In other cases, however, the protection of sacred places is severely restricted by the US legal system. Tauli-Corpuz cited Mount Taylor and Chaco Canyon, which are designated as traditional cultural property and a UNESCO World Heritage site, respectively. However, “despite these designations, proposed mining and oil and gas projects threaten to desecrate these landscapes and Indigenous lifeways as the federal government, rather than the Indigenous peoples concerned, has final authority over the exploration and development of these areas.” Tauli-Corpuz recommended working with Tribal Historic Preservation Officers to protect Tribal cultural materials and suggests that efforts “be made to amend existing laws governing the protection of sacred and cultural places to encompass an Indigenous definition of sacredness as an interconnected landscape with unique relationships to the practice of religions, strengthening of community, livelihoods, subsistence, and gathering of traditional medicines and resources.”

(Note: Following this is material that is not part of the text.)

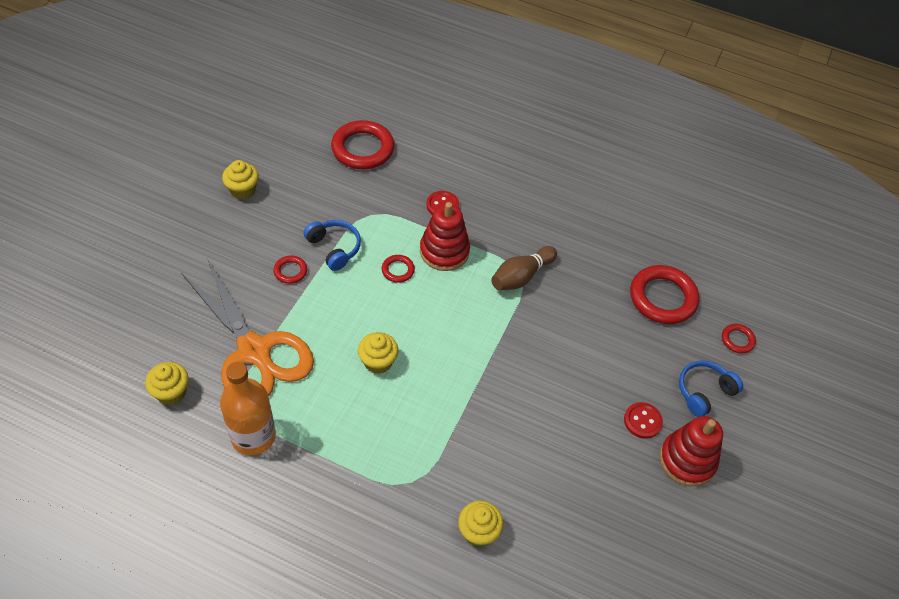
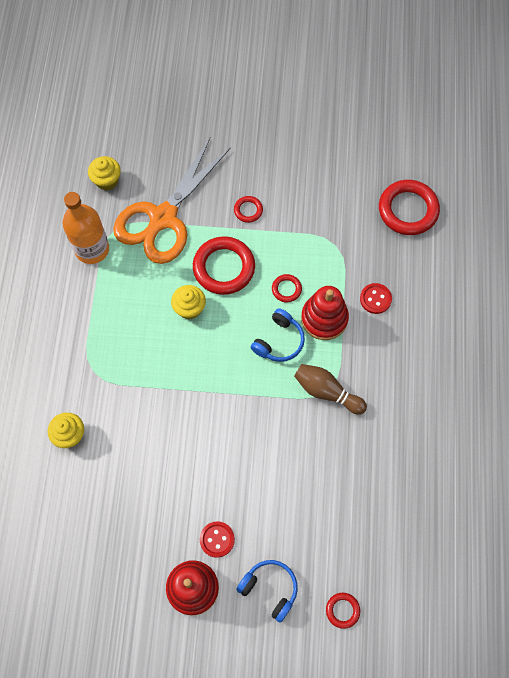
camera: 75 degrees right, 15 degrees up
yellow cupcake [222,160,259,200] -> none
blue headphones [304,220,361,271] -> blue headphones moved to [251,308,305,362]
red ring [630,265,699,324] -> red ring moved to [193,236,255,295]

The Special Rapporteur also addressed the risks to the health and safety of Indigenous people from extractive industries. Uranium mining in the 1940s continues to haunt the Navajo Nation, while the Gold King mine in Colorado, which caused “three million gallons of contaminated water to flow into the Animas River onto the Navajo Nation reservation over one hundred miles away … [and] caused severe damage to crops and livestock, threatening the livelihoods of farmers and ranchers” even after the Gold King Mine has not been operational since 1923. Tauli-Corpuz also referenced natural gas flaring in North Dakota’s Bakken formation as well as natural gas pipeline infrastructure that exposes the Mandan, Hidatsa, and Arikara Nation to harmful pollutants whose impacts include cancer, lung damage, and neurological defects. Water safety remains a critical issue in the Standing Rock protests but also for Indigenous people in general, for whom “water provides lifeways, subsistence, and has undeniable spiritual significance. In Lakota they express this belief as Mni Wiconi: water is life.”


Extractive industries also put women and girls at an increased risk of sexual abuse and trafficking; “already Native women are 2.5 times more likely to be sexually assaulted in their lifetimes as compared to other women in the United States. And, when the oil boom began in the Bakken, the influx of oil and gas workers to the area coincided with a dramatic increase in violent crime and an incredible increase of human trafficking of Native women and children.” Tauli-Corpuz recognized that Indigenous control over their energy resources as part of a desire for self-determination, would better serve their communities both economically and with regards to health and safety. The Special Rapporteur thus expressed support for Tribe-owned companies, stating “I have been very impressed by the remarkable and unshakeable resolve Tribes have to find creative ways to self-determine their development. For example, the Mandan, Hidatsa, and Arikara Nation recently formed Missouri River Resources, a wholly-owned Tribal company dedicated to using best practices in the oil and gas industry to generate economic benefits for the Tribal community through responsible oil development. Similarly, the Red Willow Production Company, a $2 billion company wholly owned and managed by the Southern Ute Tribe, has been generating revenue through oil and gas development on their reservation since 1992 and continues to maximize benefits for their Tribal community while carefully managing their lands and resources.”


In September 2017, at the UN Human Rights Council, the Special Rapporteur will present a comprehensive report on her findings and recommendations to United States government. The Special Rapporteur will continue to monitor organizations and governments to see if her recommendations are implemented.